DiamondLightSource/cothread

Malformed UTF-8 triggers unexpected exception

Araneidae opened this issue · 4 comments

Calling caget on Python3 on a PV which returns a string which is not in UTF-8 format triggers an exception which is not reported to the caller. For example:

>>> from cothread.catools import *
>>> caget ('LI-RF-AMPL-01:KLY:T1')
19.278066635131836
>>> caget ('LI-RF-AMPL-01:KLY:T1', format=FORMAT_CTRL)
Traceback (most recent call last):
  File "_ctypes/callbacks.c", line 232, in 'calling callback function'
  File "/scratch/hgs15624/local/venvs/burtinter-dhuzAW7m/lib/python3.7/site-packages/cothread/catools.py", line 587, in _caget_event_handler
    args.raw_dbr, args.type, args.count))
  File "/scratch/hgs15624/local/venvs/burtinter-dhuzAW7m/lib/python3.7/site-packages/cothread/dbr.py", line 829, in dbr_to_value
    raw_dbr.copy_attributes(result)
  File "/scratch/hgs15624/local/venvs/burtinter-dhuzAW7m/lib/python3.7/site-packages/cothread/dbr.py", line 244, in copy_attributes_ctrl
    other.units = py23.decode(ctypes.string_at(self.units))
  File "/scratch/hgs15624/local/venvs/burtinter-dhuzAW7m/lib/python3.7/site-packages/cothread/py23.py", line 56, in decode
    return s.decode('UTF-8')
UnicodeDecodeError: 'utf-8' codec can't decode byte 0xb0 in position 0: invalid start byte
Traceback (most recent call last):
  File "/scratch/hgs15624/local/venvs/burtinter-dhuzAW7m/lib/python3.7/site-packages/cothread/catools.py", line 155, in ca_timeout
    return event.Wait(timeout)
  File "/scratch/hgs15624/local/venvs/burtinter-dhuzAW7m/lib/python3.7/site-packages/cothread/cothread.py", line 768, in Wait
    self._WaitUntil(deadline)
  File "/scratch/hgs15624/local/venvs/burtinter-dhuzAW7m/lib/python3.7/site-packages/cothread/cothread.py", line 611, in _WaitUntil
    raise Timedout('Timed out waiting for event')
cothread.cothread.Timedout: Timed out waiting for event

There are two issues here:

  1. The UnicodeDecodeError occurs during a ctypes wrapped callback, and so is not reported to the caller, hence the second Timedout exception. This is straightforward to fix.
  2. The current policy of cothread of treating all strings as UTF-8 on Python 3 leads to increasing brittleness in the presence of strings using other encodings (Latin-1 in this case).

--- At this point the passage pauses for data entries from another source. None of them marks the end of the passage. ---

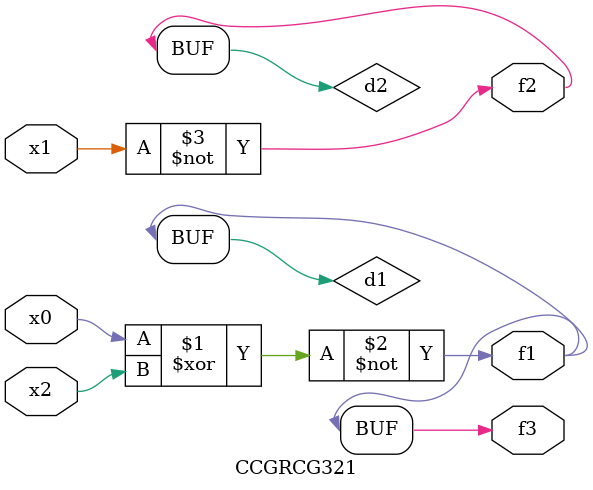
<source format=v>
module CCGRCG321(
	input x0, x1, x2,
	output f1, f2, f3
);

	wire d1, d2, d3;

	xnor (d1, x0, x2);
	nand (d2, x1);
	nor (d3, x1, x2);
	assign f1 = d1;
	assign f2 = d2;
	assign f3 = d1;
endmodule

</source>
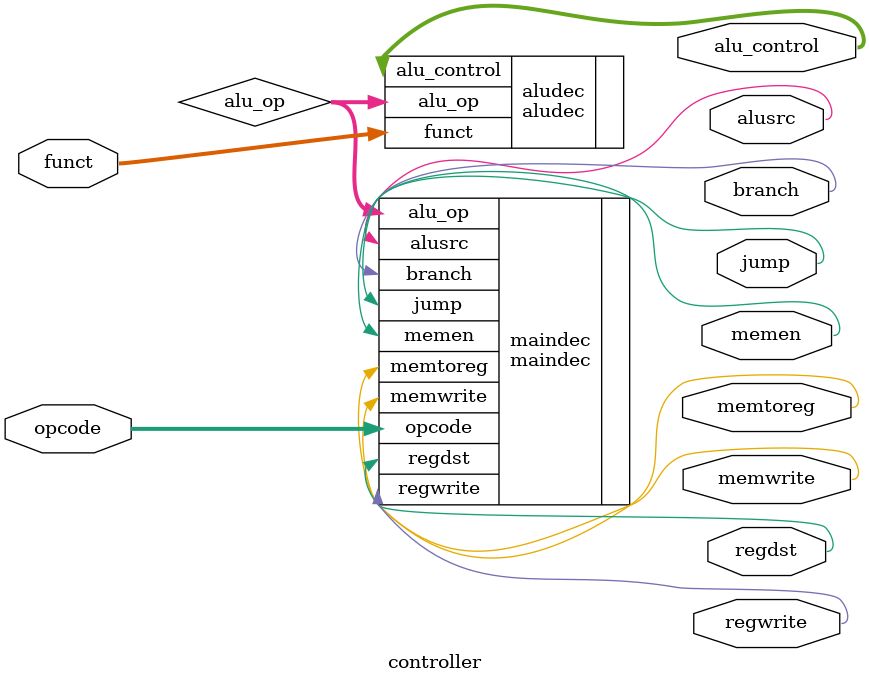
<source format=v>
`timescale 1ns / 1ps


module controller(
    input [5:0]opcode,  
    input [5:0]funct,
    output wire jump,
    output wire branch,
    output wire alusrc,
    output wire memwrite,
    output wire memtoreg,
    output wire regwrite,
    output wire regdst,memen,
    output wire [2:0] alu_control
    );

wire [1:0] alu_op;

maindec maindec(
    .opcode(opcode),
    .jump(jump),
    .branch(branch),
    .alusrc(alusrc),
    .memwrite(memwrite),
    .memtoreg(memtoreg),
    .regwrite(regwrite),
    .regdst(regdst),
    .memen(memen),
    .alu_op(alu_op));
    
aludec aludec(.funct(funct),.alu_op(alu_op),.alu_control(alu_control));
    
endmodule
    
</source>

One option is to use decode('UTF-8', 'ignore') or decode('UTF-8', 'replace'), but this would disguise errors that perhaps should be treated as exceptions.

@willrogers , @thomascobb , I'm interested in your thoughts on this.

I've implemented decode('UTF-8', 'replace') in commit 17920a4 which fixes this.

This seems like a reasonable solution to me.